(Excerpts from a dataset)

....................

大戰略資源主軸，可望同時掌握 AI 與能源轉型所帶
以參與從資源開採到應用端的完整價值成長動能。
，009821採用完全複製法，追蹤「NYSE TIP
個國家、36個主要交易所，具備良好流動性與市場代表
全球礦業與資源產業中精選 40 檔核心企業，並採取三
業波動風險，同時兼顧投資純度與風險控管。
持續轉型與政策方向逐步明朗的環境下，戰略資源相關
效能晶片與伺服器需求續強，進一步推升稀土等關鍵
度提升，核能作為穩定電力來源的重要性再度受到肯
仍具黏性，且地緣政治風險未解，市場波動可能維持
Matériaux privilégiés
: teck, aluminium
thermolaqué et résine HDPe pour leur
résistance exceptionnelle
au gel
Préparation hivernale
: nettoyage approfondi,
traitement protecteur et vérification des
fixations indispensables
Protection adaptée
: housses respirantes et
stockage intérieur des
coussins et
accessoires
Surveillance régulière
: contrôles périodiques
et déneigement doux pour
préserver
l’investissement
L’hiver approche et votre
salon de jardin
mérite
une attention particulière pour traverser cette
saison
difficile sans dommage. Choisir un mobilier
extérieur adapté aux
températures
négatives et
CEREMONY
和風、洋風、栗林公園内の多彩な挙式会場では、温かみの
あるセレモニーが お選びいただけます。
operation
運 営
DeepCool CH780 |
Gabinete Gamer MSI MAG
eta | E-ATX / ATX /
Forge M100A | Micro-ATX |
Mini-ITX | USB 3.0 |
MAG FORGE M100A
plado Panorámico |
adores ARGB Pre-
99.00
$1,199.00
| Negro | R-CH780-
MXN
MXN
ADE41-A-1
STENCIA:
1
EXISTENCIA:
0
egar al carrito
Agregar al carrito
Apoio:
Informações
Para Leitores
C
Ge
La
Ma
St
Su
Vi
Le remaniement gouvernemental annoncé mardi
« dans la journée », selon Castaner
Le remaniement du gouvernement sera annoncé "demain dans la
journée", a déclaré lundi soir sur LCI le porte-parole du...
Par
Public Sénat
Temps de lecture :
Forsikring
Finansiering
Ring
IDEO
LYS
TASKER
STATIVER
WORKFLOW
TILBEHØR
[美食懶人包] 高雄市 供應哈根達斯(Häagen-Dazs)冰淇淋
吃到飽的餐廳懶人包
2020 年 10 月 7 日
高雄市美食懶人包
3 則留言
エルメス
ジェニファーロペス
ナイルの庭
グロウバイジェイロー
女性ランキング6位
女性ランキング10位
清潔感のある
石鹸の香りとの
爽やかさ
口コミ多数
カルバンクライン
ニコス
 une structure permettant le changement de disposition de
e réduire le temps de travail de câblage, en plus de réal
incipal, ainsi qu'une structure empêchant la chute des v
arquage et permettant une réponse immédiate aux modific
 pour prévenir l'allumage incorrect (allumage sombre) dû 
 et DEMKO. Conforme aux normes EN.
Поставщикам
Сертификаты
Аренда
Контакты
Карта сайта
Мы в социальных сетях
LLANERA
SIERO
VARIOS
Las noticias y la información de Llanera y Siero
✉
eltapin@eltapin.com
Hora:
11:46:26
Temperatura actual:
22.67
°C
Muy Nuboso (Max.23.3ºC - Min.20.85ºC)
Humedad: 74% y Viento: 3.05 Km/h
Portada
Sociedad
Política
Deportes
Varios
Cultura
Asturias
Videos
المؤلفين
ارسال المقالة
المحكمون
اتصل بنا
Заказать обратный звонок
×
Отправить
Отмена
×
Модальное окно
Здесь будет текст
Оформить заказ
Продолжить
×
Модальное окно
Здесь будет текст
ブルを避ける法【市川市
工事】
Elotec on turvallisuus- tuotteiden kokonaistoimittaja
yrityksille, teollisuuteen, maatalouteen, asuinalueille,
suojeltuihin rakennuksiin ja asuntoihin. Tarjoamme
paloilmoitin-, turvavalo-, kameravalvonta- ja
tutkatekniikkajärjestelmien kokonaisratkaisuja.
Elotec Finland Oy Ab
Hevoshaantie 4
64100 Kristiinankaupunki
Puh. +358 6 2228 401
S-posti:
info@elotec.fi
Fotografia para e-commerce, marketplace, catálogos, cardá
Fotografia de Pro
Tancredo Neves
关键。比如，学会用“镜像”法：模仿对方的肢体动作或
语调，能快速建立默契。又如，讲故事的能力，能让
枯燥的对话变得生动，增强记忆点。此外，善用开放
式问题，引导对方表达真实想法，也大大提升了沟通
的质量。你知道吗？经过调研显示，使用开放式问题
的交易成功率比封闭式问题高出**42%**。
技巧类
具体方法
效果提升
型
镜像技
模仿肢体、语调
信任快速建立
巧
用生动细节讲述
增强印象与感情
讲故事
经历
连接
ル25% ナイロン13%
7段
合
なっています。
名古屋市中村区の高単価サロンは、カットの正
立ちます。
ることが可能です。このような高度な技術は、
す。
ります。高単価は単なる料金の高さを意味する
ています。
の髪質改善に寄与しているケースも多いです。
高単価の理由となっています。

....................

Request:
Please reproduce, exactly as written, the lines of the records from the first line through the one containing "仍具黏性，且地緣政治風險未解，市場波動可能維持".

Result of the task:
大戰略資源主軸，可望同時掌握 AI 與能源轉型所帶
以參與從資源開採到應用端的完整價值成長動能。
，009821採用完全複製法，追蹤「NYSE TIP
個國家、36個主要交易所，具備良好流動性與市場代表
全球礦業與資源產業中精選 40 檔核心企業，並採取三
業波動風險，同時兼顧投資純度與風險控管。
持續轉型與政策方向逐步明朗的環境下，戰略資源相關
效能晶片與伺服器需求續強，進一步推升稀土等關鍵
度提升，核能作為穩定電力來源的重要性再度受到肯
仍具黏性，且地緣政治風險未解，市場波動可能維持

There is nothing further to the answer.